Written instruction ->
Pick out every line in the listing below that contains the string "Here", and copy each of those lines.

[Stored records]

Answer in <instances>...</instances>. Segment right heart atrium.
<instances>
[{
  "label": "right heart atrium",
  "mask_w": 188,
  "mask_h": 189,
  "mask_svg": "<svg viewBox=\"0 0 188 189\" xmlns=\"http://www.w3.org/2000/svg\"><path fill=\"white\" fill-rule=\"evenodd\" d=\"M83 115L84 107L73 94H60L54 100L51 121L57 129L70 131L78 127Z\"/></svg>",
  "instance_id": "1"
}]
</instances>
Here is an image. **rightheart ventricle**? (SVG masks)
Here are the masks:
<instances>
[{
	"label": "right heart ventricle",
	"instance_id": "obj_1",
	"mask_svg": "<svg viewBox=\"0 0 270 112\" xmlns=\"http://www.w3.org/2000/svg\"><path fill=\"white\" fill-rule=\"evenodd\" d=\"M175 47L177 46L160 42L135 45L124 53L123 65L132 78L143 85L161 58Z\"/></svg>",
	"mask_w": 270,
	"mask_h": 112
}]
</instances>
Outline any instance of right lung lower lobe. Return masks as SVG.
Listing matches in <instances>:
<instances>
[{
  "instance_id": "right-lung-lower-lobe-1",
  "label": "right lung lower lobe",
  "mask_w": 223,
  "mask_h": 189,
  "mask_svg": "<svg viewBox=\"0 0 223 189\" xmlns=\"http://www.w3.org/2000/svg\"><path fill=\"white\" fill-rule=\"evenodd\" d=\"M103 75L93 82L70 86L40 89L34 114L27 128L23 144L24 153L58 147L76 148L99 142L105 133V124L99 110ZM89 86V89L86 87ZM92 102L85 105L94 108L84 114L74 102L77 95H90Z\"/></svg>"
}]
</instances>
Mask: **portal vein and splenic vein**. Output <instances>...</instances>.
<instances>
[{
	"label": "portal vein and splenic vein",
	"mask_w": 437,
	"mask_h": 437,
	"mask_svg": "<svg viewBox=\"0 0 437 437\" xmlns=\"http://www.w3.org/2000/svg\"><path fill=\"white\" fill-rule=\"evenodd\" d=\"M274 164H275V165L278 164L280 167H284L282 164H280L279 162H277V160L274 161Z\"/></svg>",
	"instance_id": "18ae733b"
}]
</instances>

The output ->
Here is an image. **rightheart ventricle**? (SVG masks)
Here are the masks:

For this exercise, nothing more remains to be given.